◆ **Your goal**
Determine how many lines in the entries below hold "Laser". Respond with that number only.

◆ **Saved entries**
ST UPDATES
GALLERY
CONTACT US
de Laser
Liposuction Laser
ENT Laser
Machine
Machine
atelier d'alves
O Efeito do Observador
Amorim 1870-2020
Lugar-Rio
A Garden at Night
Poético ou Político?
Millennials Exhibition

---

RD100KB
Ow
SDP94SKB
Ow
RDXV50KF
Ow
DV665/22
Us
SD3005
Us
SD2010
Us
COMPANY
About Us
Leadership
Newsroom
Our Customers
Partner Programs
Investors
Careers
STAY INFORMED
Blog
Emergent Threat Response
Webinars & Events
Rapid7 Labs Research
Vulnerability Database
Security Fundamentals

◆ **Solution**
3